Il faut briser les routines, changer les habitudes. On ne voyagera plus dans des vieux véhicules aux moteurs dépassés, avec des modèles de collaboration nommés honoraires, droits ou encore timesheet. Mais dans de nouveaux modèles, hybrides, propres, à impact, qui s’intitulent résultats, co-investissement, success fees. Cela suppose d’aligner les enjeux des entreprises de communication et ceux de leurs clients, en transparence. Coller les KPI de l’agence sur le mandat donné à un dirigeant ou à son Comex. Partager les frais du voyage et parfois même se passer le volant. La fin de pas mal de blabla pour «blabla-cariser» les lieux de collaboration.

Chez .Becoming, on pratique les «shots entrepreneuriaux», des interventions de 50 à 150 jours pour aider les entreprises à se transformer. Elles ne sont plus facturées sur de simples honoraires, ce qui compte, c’est l’engagement, le résultat, et la valeur. «.Becoming intervient auprès des équipes Pimkie sur un modèle de partenariat basé sur le partage de la valeur créée par les initiatives issues du shot. Le projet, s’il est mis en œuvre, se finance donc de lui-même. L’agence réfléchit également avec nous, et d’autres de ses clients, à des formules très novatrices d’indexation des honoraires sur l’engagement des collaborateurs au projet sous la forme d’un abonnement par collaborateur engagé», témoigne Jean-Christophe Garbino, CEO de Fashion3 (marques Jules, Brice, Pimkie…). Ça pique si le contenu de la collaboration n’est pas au rendez-vous. Mais ça tient éveillé. Pareil pour le résultat : avec une dose de 50 % de rémunération en success fees, rivés sur les résultats à obtenir, les conseilleurs que nous sommes tous deviennent aussi les payeurs et investisseurs – que peu d’entre nous sont. C’est sans doute là que se trouve l’économie future de nos métiers.

La fin de l’entre-soi

Quand une entreprise réussit à associer ses équipes à des consommateurs, à des entrepreneurs, à toutes ses parties prenantes, ça dépote. Il suffit d’une chose : partager. Car vouloir faire tout seul, en secret, dans des lieux cachés, ce n’est plus la posture d’avenir. Avez-vous déjà vu des consommateurs entrer à Station F ?
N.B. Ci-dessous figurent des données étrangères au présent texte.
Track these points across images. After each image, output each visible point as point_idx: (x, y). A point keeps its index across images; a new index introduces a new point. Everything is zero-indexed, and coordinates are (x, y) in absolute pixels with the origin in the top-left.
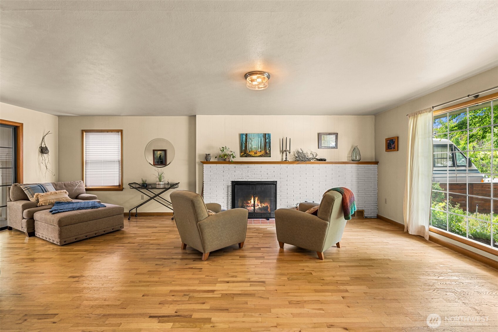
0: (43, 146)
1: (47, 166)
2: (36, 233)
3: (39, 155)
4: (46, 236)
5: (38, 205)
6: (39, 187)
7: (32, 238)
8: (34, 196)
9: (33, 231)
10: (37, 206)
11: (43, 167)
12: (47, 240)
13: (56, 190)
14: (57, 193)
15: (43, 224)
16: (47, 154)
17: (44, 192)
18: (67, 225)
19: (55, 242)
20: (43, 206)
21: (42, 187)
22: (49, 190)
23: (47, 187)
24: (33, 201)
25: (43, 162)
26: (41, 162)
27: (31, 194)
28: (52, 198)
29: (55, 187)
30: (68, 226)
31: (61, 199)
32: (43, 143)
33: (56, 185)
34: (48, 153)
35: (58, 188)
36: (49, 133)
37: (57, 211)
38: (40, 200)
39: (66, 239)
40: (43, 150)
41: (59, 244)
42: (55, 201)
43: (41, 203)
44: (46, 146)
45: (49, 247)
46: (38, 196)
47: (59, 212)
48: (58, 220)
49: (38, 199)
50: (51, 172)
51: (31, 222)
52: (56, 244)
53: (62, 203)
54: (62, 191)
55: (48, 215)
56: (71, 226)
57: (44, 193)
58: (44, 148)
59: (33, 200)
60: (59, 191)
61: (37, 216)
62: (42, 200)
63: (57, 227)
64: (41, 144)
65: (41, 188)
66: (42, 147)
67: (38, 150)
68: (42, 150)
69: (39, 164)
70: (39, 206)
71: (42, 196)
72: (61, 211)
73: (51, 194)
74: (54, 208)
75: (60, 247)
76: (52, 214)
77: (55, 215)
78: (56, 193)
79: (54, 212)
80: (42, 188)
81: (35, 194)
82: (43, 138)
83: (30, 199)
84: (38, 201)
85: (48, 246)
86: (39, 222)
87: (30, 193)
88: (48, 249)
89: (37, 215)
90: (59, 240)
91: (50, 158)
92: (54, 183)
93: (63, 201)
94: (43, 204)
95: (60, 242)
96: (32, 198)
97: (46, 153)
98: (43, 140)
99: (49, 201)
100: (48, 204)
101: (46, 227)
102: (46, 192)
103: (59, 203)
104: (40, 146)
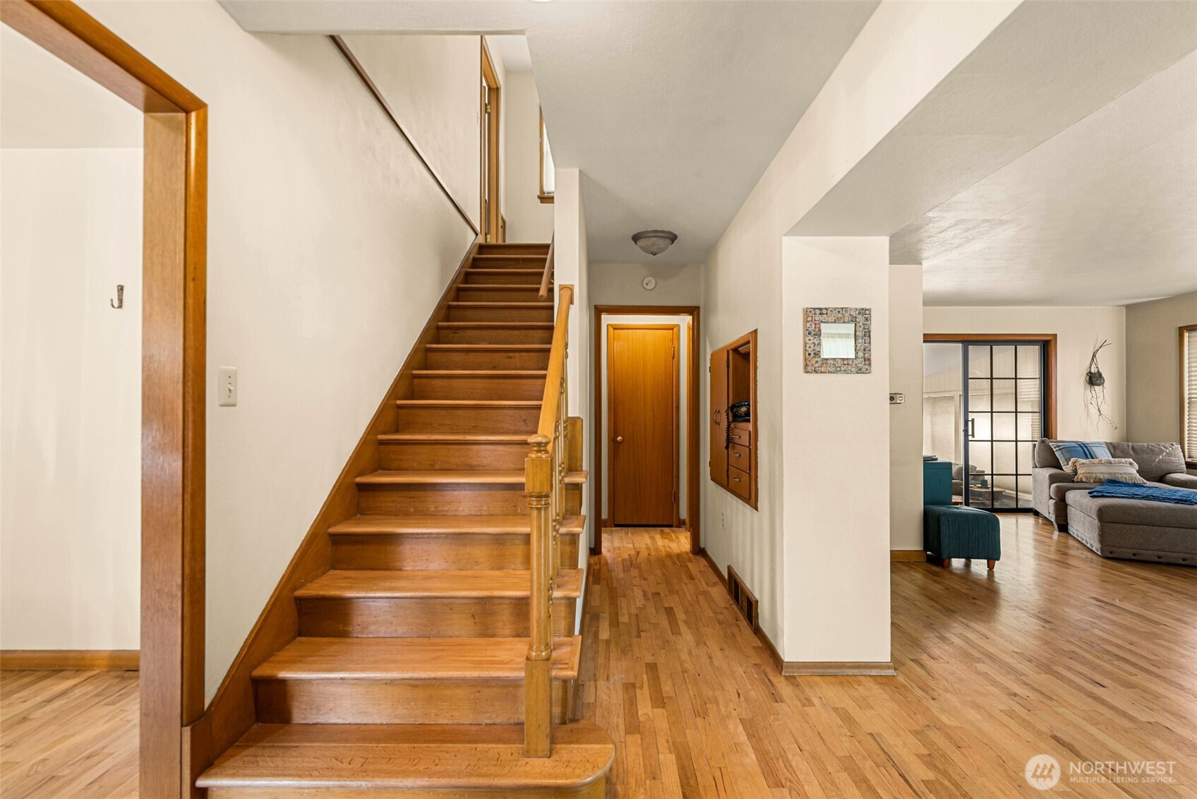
0: (1092, 371)
1: (1101, 409)
2: (1069, 527)
3: (1085, 389)
4: (1082, 536)
5: (1075, 479)
6: (1080, 448)
7: (1063, 534)
8: (1070, 463)
9: (1065, 523)
10: (1073, 482)
11: (1093, 410)
12: (1084, 542)
13: (1113, 457)
14: (1113, 462)
15: (1078, 512)
16: (1101, 387)
17: (1087, 458)
18: (1114, 523)
19: (1094, 549)
20: (1083, 482)
21: (1085, 448)
22: (1097, 455)
23: (1094, 449)
24: (1068, 472)
25: (1094, 401)
26: (1089, 403)
27: (1066, 459)
28: (1102, 472)
29: (1113, 452)
30: (1117, 525)
31: (1119, 475)
32: (1093, 366)
33: (1114, 447)
34: (1103, 383)
35: (1118, 453)
36: (1105, 344)
37: (1100, 494)
38: (1079, 472)
39: (1114, 549)
40: (1094, 379)
41: (1099, 553)
42: (1107, 477)
43: (1080, 476)
44: (1098, 371)
45: (1082, 554)
46: (1076, 464)
47: (1103, 496)
48: (1097, 508)
49: (1076, 469)
50: (1109, 422)
51: (1062, 507)
52: (1095, 553)
53: (1119, 482)
54: (1123, 460)
55: (1085, 498)
56: (1123, 525)
57: (1087, 460)
58: (1095, 373)
59: (1067, 469)
60: (1117, 459)
61: (1071, 497)
62: (1083, 471)
63: (1096, 522)
64: (1090, 367)
65: (1083, 449)
66: (1090, 373)
67: (1083, 379)
68: (1090, 378)
69: (1086, 406)
70: (1077, 482)
71: (1083, 464)
72: (1108, 495)
73: (1100, 463)
74: (1099, 488)
75: (1101, 559)
76: (1091, 496)
77: (1096, 499)
78: (1111, 463)
79: (1095, 494)
80: (1085, 450)
81: (1072, 459)
82: (1094, 356)
83: (1064, 468)
84: (1075, 472)
85: (1081, 552)
86: (1072, 509)
87: (1064, 456)
88: (1081, 556)
89: (1070, 495)
90: (1100, 546)
91: (1108, 394)
92: (1111, 443)
93: (1124, 480)
94: (1084, 480)
95: (1102, 550)
96: (1066, 467)
97: (1099, 385)
98: (1093, 359)
99: (1094, 475)
100: (1092, 481)
101: (1082, 519)
102: (1092, 458)
103: (1113, 482)
104: (1088, 371)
Pour Barthélémy Guislain, président du conseil de gérance de l’Association Familiale Mulliez, «l’heure est venue de multiplier les partenariats et les alliances non seulement entre entreprises du même écosystème mais aussi avec l’extérieur. Par exemple, les concurrents peuvent devenir partenaires s’ils partagent le même sens. Cet enjeu n’est pas simplement un enjeu systémique ou technologique, c’est avant tout un enjeu culturel : les leaders doivent désormais aiguiser leur curiosité, développer la transparence, partager le pouvoir, et intégrer dans les entreprises des talents différents. Pas pour remplacer les femmes et les hommes en fonction mais pour augmenter les compétences nécessaires à la transformation de leur entreprise. L’ADN entrepreneurial de notre famille est un bon point d’appui pour oser la fin de l’entre-soi et développer notre esprit d’ouverture».

Devenir, plus que jamais, c’est sortir des lieux communs avec des «lieux en commun». Où nous trouverons de quoi entreprendre autrement, plus ensemble, plus vite, avec plus d’impact. Et pour encore mieux aider les marques à améliorer la vie des gens.